Nächster Fragesteller: Herr Kollege Boutter.

Herr Präsident, Herr Staatssekretär, ich frage die Bayerische Staatsregierung: Wie beurteilt die Staatsregierung die von der „Bürgerinitiative für eine bessere und kostengünstigere Ortsumgehung für Wollbach“ – das liegt in der Rhön – vorgelegte Alternativplanung im Vergleich zum bisherigen 30 Jahre alten Planungskonzept, welche Voraussetzungen müssten geschaffen werden, um die von der Bürgerinitiative gewünschte Alternative zu realisieren, und ist die Staatsregierung bereit, diese Voraussetzungen zu schaffen?

Herr Staatssekretär.

Herr Kollege Boutter, für die rund 3,6 Kilometer lange Ortsumgehung Wollbach läuft seit November 2005 das Planfeststellungsverfahren bei der Regierung von Unterfranken.

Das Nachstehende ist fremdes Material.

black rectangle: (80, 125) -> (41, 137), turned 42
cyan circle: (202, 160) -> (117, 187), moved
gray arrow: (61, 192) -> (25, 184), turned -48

Die Antragsplanung des Staatlichen Bauamtes Schweinfurt ist eine wirtschaftliche Planung, die die Verkehrsverhältnisse auf der Staatsstraße 2292 wesentlich verbessern und die geschlossene Ortslage von Wollbach von der Lärm- und Abgasbelastung des Durchgangsverkehrs entlasten wird. Der Immissionsschutz der nächstgelegenen Wohnhäuser ist gewährleistet, indem die gesetzlich verankerten Grenzwerte für Lärm- und Luftschadstoffbelastungen eingehalten werden.

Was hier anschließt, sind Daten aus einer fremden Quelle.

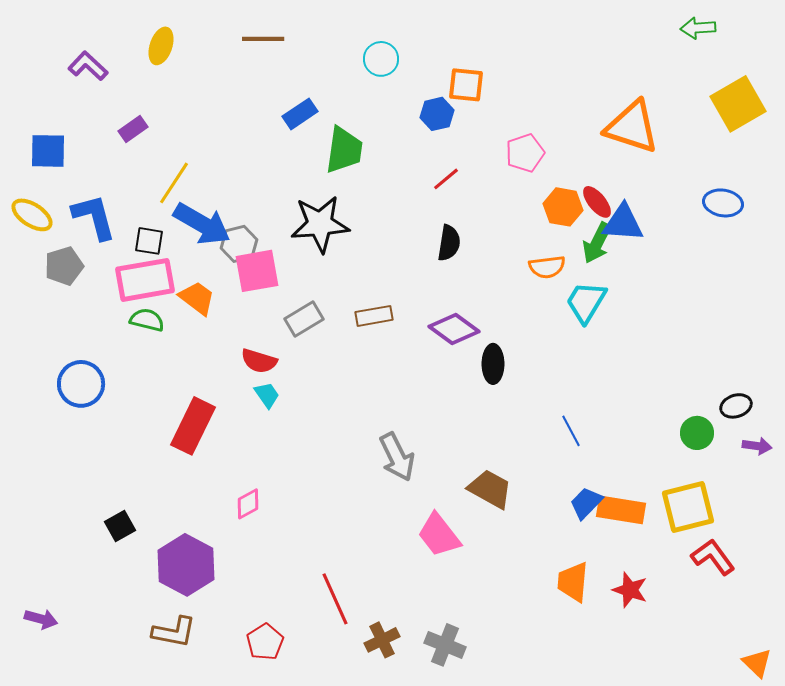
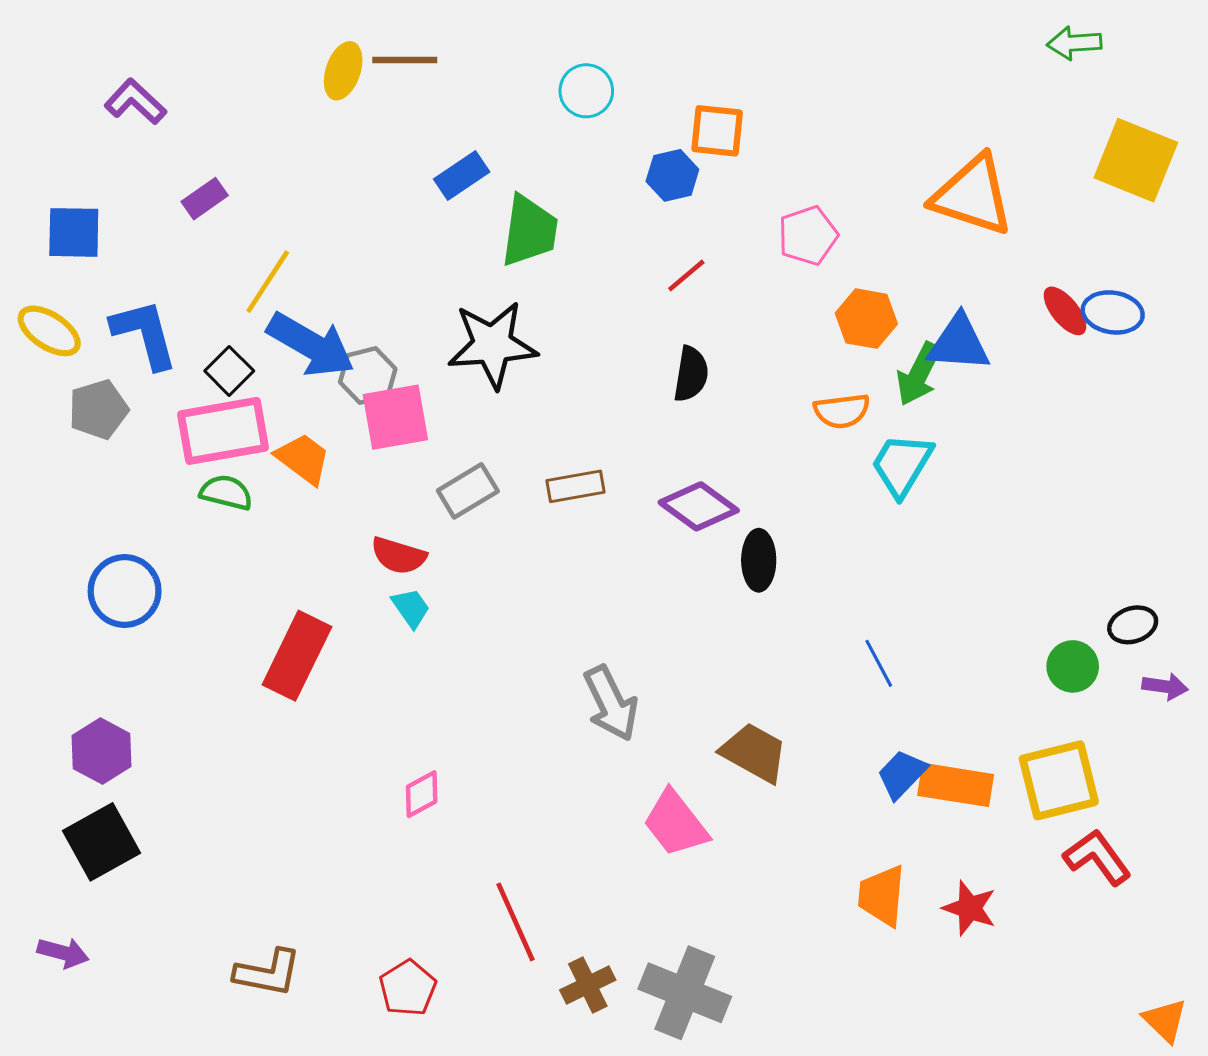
yellow ellipse: (161, 46) -> (343, 71), moved
yellow square: (738, 104) -> (1136, 160), turned -38
red ellipse: (597, 202) -> (1065, 311), moved
black square: (149, 241) -> (229, 371), turned 36
pink diamond: (248, 504) -> (422, 794), moved
black square: (120, 526) -> (101, 842), moved, size x1.6
purple hexagon: (186, 565) -> (101, 751), moved, size x0.7
gray cross: (445, 645) -> (685, 993), size x1.4

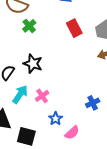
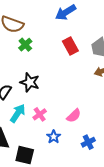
blue cross: (93, 103) -> (88, 142), moved
pink semicircle: (72, 133) -> (74, 116), moved

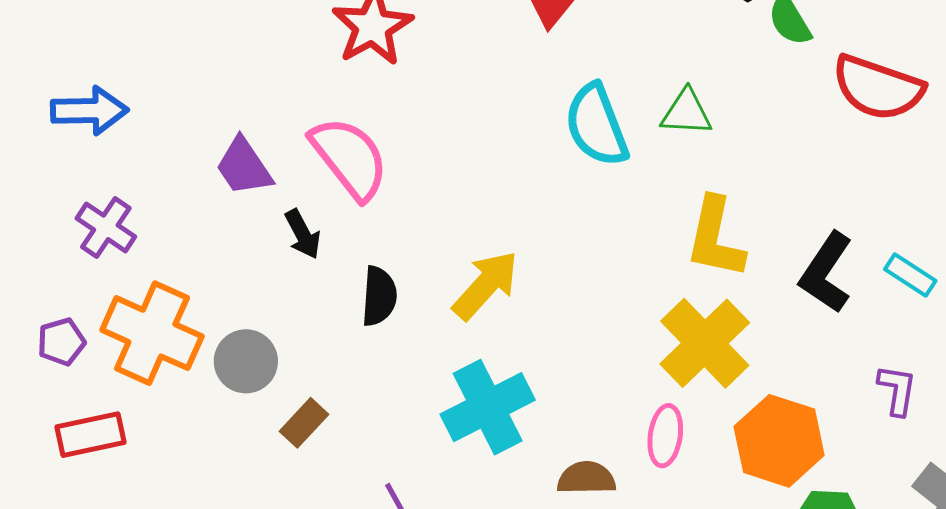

Nach überschlägiger Prüfung sind keine entscheidenden Vorteile der von der Bürgerinitiative vorgeschlagenen Alternativtrasse erkennbar. Wirtschaftliche Vorteile sind bei der rund 300 bis 400 Meter längeren Alternativtrasse nicht zu erwarten, zumal diese damit einen größeren Flächenbedarf an naturschutzfachlich hochwertigen und landwirtschaftlich bewirtschafteten Flächen auslösen würde. Ein Umschwenken auf diese Lösung würde zudem einen Zeitverlust von mehreren Jahren bedeuten, da für eine neue Linienführung die technische Planung nochmals erarbeitet und ein neues Planfeststellungsverfahren durchgeführt werden müsste.

Über die Einwendung der Bürgerinitiative, die ja im Rahmen dieses derzeit laufenden Planfeststellungsverfahrens vorliegt, entscheidet die Planfeststellungsbehörde. Dieser Entscheidung kann und soll auch nicht vorgegriffen werden.